Dump all conversations in a file and structured data

This question is similar to this one: Does Discourse support export conversations as an organized bulk of data?

but we are looking for a way to do some NLP on all conversations of our Discourse site. Someone in our team asked if this could be done by acting at some low-level, in the backend, e.g. exporting the database but without the table, with something like pg_dump --schema-only. I didn’t fully understand what my colleague meant but I thought maybe you would.

If you’re self-hosted, then they can do the pg_dump command that they think will help.

You can also dump data in various formats with the Data Explorer Plugin.

2 Likes

This plugin seems to provide most of what we’re looking for! Thanks!

So I installed the plugin and looked at all the queries made at (Superseded) What cool data explorer queries have you come up with? but there isn’t anything that can export the actual conversations. For example, I have asked for the top 100 active topics. I get database entries with topic IDs (see screenshot), but no conversations. Is this because the plugin is only to extract data from the database only and won’t pull the conversation themselves? If that is correct, is there a way to use the information pulled from the database to pull the conversations in a json files, and whose topic IDs are the ones pulled from the database by the plugin?

 SELECT * FROM posts where topic_id=425

That will give you the posts the first topic in your query (given that I can type on this phone).

But if what you want is JSON, you could do something like

  https://meta.discourse.org/t/dump-all-conversations-in-a-file-and-structured-data/202351.json

I didn’t understand your 1st option, maybe a typo in your text?

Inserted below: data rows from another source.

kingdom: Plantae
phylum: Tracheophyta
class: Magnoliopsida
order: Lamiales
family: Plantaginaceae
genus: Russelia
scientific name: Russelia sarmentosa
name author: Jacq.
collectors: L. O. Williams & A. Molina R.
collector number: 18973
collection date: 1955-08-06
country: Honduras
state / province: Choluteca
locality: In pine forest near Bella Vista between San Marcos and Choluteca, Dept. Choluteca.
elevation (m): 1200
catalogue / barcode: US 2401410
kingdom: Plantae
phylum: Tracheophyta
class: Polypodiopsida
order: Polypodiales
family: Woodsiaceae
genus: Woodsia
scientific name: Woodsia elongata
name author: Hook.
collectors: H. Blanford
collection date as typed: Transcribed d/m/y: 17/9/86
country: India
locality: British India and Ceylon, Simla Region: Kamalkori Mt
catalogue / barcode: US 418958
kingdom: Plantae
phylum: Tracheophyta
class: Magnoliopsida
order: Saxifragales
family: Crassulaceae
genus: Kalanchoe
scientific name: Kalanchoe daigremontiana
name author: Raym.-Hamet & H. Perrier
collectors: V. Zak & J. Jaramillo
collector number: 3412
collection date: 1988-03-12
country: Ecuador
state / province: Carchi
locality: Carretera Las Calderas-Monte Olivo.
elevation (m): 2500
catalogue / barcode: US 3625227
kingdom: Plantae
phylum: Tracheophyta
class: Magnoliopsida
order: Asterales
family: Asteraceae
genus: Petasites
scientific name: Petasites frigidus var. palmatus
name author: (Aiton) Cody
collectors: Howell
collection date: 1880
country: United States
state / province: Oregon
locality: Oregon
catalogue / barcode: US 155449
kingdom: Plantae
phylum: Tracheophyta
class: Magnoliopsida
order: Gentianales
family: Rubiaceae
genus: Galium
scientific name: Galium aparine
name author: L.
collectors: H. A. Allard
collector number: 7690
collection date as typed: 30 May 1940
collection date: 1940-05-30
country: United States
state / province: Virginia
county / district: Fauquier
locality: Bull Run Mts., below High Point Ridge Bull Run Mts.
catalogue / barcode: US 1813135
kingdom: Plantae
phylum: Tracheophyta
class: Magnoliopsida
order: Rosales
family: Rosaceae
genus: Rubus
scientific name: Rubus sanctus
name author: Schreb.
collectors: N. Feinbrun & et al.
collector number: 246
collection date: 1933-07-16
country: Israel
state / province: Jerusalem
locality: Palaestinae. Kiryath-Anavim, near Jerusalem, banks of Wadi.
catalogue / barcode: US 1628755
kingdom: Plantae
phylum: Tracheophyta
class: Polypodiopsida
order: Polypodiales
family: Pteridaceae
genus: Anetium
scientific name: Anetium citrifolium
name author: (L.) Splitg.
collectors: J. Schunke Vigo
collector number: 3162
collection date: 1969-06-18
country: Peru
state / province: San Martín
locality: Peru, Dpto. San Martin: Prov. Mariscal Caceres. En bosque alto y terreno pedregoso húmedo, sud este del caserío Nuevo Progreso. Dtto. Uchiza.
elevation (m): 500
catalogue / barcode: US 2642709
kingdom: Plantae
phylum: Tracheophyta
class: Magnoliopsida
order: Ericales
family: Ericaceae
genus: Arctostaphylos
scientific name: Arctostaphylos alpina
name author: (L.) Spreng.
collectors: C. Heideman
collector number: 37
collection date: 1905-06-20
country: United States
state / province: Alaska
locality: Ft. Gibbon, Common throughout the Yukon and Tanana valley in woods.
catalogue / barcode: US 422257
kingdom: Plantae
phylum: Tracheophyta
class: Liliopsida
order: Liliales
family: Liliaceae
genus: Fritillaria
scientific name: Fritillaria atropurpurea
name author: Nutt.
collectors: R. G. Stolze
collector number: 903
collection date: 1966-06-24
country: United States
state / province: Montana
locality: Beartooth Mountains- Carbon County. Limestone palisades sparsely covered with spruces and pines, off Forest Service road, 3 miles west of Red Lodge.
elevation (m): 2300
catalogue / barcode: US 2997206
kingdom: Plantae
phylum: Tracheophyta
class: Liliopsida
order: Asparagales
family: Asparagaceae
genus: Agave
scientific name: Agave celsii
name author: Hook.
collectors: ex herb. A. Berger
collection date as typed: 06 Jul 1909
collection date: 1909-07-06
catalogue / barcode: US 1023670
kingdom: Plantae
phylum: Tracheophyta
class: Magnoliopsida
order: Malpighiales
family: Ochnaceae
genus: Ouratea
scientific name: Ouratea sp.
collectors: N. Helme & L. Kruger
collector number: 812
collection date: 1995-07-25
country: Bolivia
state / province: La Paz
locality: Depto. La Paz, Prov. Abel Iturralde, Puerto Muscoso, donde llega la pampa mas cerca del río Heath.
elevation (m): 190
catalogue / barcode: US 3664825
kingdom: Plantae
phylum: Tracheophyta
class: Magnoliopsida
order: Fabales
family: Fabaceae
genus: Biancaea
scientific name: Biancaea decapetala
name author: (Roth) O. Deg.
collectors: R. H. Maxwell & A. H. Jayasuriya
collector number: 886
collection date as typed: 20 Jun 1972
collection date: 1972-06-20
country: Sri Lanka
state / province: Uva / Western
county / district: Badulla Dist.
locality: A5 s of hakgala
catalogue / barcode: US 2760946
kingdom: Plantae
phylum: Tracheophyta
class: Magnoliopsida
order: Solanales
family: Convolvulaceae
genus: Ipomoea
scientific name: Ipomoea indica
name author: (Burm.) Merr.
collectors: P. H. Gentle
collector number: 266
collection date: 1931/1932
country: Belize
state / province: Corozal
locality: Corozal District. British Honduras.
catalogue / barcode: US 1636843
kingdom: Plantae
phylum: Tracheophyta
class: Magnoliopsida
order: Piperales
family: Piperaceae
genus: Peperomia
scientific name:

Did you mean I only get the 1st post of the topic?

Regarding the 2nd option with the .json extension, is there an alternative url that uses the topic_id or any other entry that can be used to have a more programmatic way to get the conversation as a json without having to know the topic title?

Did you try the sql query? Was there an error? Edit: I checked. That query will return all posts in a topic.

You can get any topic with only the topic id.

https://meta.discourse.org/t/-/202351.json

the query was fine, i just misunderstood your explanation of what it actually provides. Thanks for double-checking. These are great solutions.

1 Like

This topic was automatically closed 30 days after the last reply. New replies are no longer allowed.